Firstly, it's important to point out that, despite what many of his adherents as well as opponents often claim, Nietzsche - for all his anti-humanism - remained pro-Enlightenment; that is to say, someone with a deep admiration for the faculty of reason. It was important to Nietzsche that he not be regarded as an irrationalist or fanatic; i.e., one who demands faith and obedience from his followers, whilst displaying all the irritable impatience and resentment of the invalid.  

As Keith Ansell-Pearson reminds us, Nietzsche conceived of philosophy as a method for curbing excessive forms of enthusiasm and tempering the emotional and mental hysteria that we encounter in the world's hot-spots. As so many of these hot-spots happen to be Muslim majority countries, one is tempted to characterise the entire Muslim world as one huge tropical zone full of absurdly violent passions and "the most savage energies in the form of long-buried horrors and excesses of the most distant ages" [HAH 463].

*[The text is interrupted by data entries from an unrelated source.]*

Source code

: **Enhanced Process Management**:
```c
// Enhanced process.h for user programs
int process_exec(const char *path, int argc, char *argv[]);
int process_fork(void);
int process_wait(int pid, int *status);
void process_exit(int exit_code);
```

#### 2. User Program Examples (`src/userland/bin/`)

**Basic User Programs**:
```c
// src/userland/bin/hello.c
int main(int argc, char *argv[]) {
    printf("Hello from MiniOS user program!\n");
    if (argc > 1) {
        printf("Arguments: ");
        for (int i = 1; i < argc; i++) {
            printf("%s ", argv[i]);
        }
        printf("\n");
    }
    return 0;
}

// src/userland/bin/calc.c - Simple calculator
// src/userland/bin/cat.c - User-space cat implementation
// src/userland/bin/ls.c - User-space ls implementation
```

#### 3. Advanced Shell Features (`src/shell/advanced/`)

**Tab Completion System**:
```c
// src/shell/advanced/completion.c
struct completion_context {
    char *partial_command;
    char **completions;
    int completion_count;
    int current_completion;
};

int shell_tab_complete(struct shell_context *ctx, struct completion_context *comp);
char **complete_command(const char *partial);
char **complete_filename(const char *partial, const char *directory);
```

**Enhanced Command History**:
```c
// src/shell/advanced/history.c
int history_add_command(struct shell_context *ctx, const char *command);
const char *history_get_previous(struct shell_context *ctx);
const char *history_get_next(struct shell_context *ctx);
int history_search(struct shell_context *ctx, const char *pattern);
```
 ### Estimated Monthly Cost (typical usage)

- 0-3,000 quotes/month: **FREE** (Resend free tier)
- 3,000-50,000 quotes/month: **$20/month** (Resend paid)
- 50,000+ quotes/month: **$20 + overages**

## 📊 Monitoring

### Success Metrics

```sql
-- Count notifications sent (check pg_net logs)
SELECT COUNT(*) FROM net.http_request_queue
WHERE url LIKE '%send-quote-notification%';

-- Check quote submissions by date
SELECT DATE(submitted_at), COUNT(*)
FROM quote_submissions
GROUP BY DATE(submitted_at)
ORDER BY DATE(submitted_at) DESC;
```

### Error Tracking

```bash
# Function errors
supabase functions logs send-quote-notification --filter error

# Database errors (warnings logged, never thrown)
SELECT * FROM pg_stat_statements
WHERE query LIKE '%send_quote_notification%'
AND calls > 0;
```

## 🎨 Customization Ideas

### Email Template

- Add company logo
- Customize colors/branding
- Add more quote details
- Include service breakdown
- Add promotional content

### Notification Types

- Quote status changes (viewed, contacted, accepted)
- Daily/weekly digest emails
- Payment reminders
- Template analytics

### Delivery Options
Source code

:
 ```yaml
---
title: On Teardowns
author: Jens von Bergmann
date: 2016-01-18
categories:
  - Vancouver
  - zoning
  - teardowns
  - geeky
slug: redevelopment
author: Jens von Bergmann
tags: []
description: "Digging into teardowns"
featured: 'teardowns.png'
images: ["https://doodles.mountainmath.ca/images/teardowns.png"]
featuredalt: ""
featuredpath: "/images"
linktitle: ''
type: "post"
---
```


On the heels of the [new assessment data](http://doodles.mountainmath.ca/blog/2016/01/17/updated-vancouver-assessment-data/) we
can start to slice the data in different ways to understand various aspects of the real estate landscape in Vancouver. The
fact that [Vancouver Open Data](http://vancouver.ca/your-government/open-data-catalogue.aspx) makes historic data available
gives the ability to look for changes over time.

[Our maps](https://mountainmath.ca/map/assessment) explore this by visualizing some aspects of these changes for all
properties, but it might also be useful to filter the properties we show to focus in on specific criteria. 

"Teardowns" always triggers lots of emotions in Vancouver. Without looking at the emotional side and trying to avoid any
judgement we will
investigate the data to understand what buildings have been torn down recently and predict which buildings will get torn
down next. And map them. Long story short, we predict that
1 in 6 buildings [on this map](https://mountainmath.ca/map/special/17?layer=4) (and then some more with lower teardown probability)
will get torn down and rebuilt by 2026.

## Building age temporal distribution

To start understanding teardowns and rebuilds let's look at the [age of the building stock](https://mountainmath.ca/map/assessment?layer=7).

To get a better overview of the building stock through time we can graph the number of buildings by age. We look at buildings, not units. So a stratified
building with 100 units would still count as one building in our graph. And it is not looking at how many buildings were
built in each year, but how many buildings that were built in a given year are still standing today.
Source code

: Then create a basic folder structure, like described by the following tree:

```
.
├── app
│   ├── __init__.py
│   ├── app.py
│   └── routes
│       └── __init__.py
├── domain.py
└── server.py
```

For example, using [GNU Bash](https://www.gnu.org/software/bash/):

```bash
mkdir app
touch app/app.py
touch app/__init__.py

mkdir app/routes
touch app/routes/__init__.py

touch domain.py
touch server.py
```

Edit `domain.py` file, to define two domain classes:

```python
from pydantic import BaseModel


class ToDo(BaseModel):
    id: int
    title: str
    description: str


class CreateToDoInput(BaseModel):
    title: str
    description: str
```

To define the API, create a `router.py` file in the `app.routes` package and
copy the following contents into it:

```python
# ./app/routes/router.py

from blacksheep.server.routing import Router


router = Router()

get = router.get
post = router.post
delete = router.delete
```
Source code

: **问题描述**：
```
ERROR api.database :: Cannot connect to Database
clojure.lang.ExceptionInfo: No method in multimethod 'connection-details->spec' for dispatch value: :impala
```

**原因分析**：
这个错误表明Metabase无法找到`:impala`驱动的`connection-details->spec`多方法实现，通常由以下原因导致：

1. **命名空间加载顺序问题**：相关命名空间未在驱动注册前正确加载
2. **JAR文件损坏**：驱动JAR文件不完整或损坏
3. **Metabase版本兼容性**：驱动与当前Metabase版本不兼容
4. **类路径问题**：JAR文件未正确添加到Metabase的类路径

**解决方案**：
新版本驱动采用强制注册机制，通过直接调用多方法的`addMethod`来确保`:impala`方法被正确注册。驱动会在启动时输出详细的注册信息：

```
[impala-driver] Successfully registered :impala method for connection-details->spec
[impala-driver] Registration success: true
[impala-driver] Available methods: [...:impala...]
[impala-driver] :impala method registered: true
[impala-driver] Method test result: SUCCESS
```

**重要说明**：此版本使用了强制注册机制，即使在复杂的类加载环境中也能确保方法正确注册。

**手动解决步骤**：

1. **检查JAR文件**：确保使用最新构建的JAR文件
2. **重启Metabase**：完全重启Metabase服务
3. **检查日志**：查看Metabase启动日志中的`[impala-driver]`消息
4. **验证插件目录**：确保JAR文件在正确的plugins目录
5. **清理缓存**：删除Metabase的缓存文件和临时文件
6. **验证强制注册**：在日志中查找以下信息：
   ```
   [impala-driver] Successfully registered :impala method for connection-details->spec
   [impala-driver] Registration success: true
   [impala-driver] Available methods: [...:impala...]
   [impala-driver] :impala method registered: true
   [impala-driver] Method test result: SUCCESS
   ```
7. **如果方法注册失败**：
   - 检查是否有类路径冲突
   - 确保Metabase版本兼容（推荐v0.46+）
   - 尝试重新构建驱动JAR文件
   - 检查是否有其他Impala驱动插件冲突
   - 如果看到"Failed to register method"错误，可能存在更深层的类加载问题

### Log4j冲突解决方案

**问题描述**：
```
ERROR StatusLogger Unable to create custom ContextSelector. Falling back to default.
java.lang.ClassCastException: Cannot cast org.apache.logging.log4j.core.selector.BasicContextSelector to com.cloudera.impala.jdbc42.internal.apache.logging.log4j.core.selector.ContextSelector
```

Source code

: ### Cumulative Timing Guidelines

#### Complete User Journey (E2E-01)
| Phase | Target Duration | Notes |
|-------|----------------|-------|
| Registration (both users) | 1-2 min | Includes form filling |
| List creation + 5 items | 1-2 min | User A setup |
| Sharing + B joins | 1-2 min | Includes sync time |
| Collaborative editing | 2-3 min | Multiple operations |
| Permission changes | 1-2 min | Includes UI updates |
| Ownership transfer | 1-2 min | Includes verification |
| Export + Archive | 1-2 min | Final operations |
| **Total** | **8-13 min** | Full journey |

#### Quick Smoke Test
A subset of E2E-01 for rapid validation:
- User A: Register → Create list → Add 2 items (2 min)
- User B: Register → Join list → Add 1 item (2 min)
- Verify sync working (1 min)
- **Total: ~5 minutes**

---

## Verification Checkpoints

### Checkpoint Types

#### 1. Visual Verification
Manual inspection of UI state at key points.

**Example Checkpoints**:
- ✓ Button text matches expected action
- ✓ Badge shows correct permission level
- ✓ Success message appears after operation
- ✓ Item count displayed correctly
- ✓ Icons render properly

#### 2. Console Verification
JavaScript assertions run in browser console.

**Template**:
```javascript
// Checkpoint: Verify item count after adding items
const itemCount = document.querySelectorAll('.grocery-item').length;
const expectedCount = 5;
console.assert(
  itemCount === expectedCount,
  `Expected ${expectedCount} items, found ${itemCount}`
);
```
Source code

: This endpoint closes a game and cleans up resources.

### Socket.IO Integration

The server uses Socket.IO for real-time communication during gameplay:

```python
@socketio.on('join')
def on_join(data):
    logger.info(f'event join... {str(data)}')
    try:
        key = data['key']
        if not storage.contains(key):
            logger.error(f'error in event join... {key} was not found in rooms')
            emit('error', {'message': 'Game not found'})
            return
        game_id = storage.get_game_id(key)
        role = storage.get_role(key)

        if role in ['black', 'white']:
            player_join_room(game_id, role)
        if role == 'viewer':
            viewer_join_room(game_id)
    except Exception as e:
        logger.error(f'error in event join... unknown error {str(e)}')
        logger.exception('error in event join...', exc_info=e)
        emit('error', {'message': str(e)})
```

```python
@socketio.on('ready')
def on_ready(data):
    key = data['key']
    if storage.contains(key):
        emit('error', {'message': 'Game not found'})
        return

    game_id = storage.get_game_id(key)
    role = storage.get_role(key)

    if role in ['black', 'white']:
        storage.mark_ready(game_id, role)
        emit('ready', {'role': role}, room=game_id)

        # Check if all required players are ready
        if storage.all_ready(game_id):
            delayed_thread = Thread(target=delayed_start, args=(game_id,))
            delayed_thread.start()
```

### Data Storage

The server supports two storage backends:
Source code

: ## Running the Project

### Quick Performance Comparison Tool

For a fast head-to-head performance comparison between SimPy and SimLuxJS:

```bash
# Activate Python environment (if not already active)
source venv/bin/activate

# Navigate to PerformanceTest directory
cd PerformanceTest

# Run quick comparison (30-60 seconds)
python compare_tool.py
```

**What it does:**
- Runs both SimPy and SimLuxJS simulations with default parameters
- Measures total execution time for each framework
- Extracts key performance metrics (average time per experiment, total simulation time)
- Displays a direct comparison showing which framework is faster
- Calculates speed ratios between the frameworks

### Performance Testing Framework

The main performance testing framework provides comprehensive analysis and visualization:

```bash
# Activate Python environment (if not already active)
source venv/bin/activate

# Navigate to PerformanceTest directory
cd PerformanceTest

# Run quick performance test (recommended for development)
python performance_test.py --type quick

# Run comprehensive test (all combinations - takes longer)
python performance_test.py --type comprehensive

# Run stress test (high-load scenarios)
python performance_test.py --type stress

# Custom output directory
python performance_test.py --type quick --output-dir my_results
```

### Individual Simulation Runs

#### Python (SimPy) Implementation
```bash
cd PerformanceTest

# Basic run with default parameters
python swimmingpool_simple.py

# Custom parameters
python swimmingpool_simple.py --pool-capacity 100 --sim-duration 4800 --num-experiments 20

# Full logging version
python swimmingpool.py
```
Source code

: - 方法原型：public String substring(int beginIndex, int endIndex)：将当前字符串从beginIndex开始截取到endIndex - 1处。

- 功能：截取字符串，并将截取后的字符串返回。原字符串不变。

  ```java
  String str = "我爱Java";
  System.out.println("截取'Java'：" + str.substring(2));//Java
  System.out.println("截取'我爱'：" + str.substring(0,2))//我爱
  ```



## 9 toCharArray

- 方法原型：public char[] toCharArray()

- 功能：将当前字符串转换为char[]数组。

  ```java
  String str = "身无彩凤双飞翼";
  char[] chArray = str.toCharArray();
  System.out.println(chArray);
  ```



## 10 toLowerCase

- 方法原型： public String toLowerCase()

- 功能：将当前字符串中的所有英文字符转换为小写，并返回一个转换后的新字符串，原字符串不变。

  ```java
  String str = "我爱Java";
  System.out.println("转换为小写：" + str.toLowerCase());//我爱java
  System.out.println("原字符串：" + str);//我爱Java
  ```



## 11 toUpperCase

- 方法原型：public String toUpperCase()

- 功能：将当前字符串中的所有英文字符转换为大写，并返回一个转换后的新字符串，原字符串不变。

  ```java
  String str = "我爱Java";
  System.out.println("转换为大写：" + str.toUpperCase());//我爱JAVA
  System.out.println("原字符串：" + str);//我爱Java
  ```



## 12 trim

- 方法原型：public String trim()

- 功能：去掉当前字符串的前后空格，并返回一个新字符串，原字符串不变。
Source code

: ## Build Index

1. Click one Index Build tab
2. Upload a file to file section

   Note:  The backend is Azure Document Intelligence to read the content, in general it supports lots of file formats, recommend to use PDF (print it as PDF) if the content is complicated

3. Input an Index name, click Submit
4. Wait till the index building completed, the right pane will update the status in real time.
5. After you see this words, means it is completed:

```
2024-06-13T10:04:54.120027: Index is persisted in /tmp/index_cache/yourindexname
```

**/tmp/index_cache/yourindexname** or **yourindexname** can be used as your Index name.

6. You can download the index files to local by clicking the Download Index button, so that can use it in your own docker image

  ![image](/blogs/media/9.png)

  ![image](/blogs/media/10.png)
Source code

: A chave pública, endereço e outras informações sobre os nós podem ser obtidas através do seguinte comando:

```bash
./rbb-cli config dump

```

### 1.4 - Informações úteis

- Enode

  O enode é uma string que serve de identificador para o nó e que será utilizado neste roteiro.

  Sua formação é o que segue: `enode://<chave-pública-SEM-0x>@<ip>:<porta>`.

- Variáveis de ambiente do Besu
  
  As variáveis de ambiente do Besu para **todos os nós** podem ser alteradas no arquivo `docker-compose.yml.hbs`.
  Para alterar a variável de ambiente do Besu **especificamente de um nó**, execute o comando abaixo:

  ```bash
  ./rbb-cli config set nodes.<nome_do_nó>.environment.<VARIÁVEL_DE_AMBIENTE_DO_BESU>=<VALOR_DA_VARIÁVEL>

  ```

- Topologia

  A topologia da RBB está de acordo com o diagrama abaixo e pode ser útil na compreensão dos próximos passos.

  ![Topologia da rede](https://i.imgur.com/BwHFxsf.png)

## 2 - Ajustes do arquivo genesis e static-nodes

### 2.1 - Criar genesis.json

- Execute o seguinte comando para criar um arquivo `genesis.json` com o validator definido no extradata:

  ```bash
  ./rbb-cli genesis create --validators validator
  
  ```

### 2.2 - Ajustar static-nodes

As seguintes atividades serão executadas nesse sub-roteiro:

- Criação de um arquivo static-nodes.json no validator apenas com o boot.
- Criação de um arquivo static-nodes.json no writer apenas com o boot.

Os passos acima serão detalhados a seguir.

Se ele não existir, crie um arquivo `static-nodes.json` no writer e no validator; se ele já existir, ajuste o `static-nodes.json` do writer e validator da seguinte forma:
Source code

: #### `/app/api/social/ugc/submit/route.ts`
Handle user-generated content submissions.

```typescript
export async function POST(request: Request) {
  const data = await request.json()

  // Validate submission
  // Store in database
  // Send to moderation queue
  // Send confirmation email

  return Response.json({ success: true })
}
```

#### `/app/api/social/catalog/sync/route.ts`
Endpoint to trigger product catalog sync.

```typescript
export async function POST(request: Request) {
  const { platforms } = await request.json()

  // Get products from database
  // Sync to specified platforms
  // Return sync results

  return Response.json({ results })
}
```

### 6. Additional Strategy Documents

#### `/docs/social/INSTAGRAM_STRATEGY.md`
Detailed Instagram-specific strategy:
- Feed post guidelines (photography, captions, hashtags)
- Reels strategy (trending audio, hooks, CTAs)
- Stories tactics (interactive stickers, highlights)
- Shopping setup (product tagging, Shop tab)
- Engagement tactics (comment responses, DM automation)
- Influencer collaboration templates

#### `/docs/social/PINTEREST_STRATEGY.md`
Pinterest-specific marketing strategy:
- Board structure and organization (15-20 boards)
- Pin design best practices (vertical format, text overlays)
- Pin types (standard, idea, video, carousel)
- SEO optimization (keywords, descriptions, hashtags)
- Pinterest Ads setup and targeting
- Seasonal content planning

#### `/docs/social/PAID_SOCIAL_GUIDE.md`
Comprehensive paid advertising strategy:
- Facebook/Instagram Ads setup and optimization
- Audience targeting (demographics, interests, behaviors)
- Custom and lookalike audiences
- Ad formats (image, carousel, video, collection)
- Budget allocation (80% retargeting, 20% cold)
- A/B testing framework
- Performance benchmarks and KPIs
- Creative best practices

Ultimately, moderation is the key to Nietzsche's mid-period therapeutics. And the main aim is to counter all forms of religious and ideological stupidity. It is the duty of those he calls free spirits to cool things down in a world that is "visibly catching fire in more and more places" [HAH 38], via an analytical naturalism and a dose of eudaemonic asceticism.

Ansell-Pearson is keen to trace such a practice of philosophy back to the ancient Greek thinker Epicurus and he makes a very strong case for why it is instructive and legitimate to do so. Personally, however, I'm more interested in how Nietzsche's thinking resonates within contemporary popular culture; such as in the work of comic genius Larry David ...


III. Zügel deine Begeisterung

Like Nietzsche, Larry is driven by a stubborn and sceptical form of honesty that tolerates no bullshit or groundless idealism. And like Nietzsche, Larry encourages us also to find joy in the small things - in details and in the minutiae of daily existence (including our language). Ansell-Pearson writes:

"There remains a strong and firm desire for life but [...] this voluptuous appreciation and enjoyment of life [...] is modest in terms of the kinds of pleasures it wants [...] and in terms of its acknowledgement of the realities of a human existence." [43] 

Such a philosophy is clearly antithetical to any faith that claims absolute moral authority. And so, it's little surprise then that in the most recent season of Curb Your Enthusiasm Larry runs foul of the Islamists and has a death sentence placed upon him by the Iranian Ayatollah.

His crime: Mocking Muslim clerics on a TV talk-show whilst discussing his new project, Fatwa!, a musical-comedy based on the Salman Rushdie (Satanic Verses) affair.

His defence: Religion should be made fun of. It's ridiculous. If I believed that stuff, I'd keep my mouth shut lest somebody think I was out of my mind.


Notes

Keith Ansell-Pearson, Nietzsche's Search for Philosophy, (Bloomsbury, 2018).

Nietzsche, Human, All Too Human, Vol. I., trans. Gary Handwerk, (Stanford University Press,1995).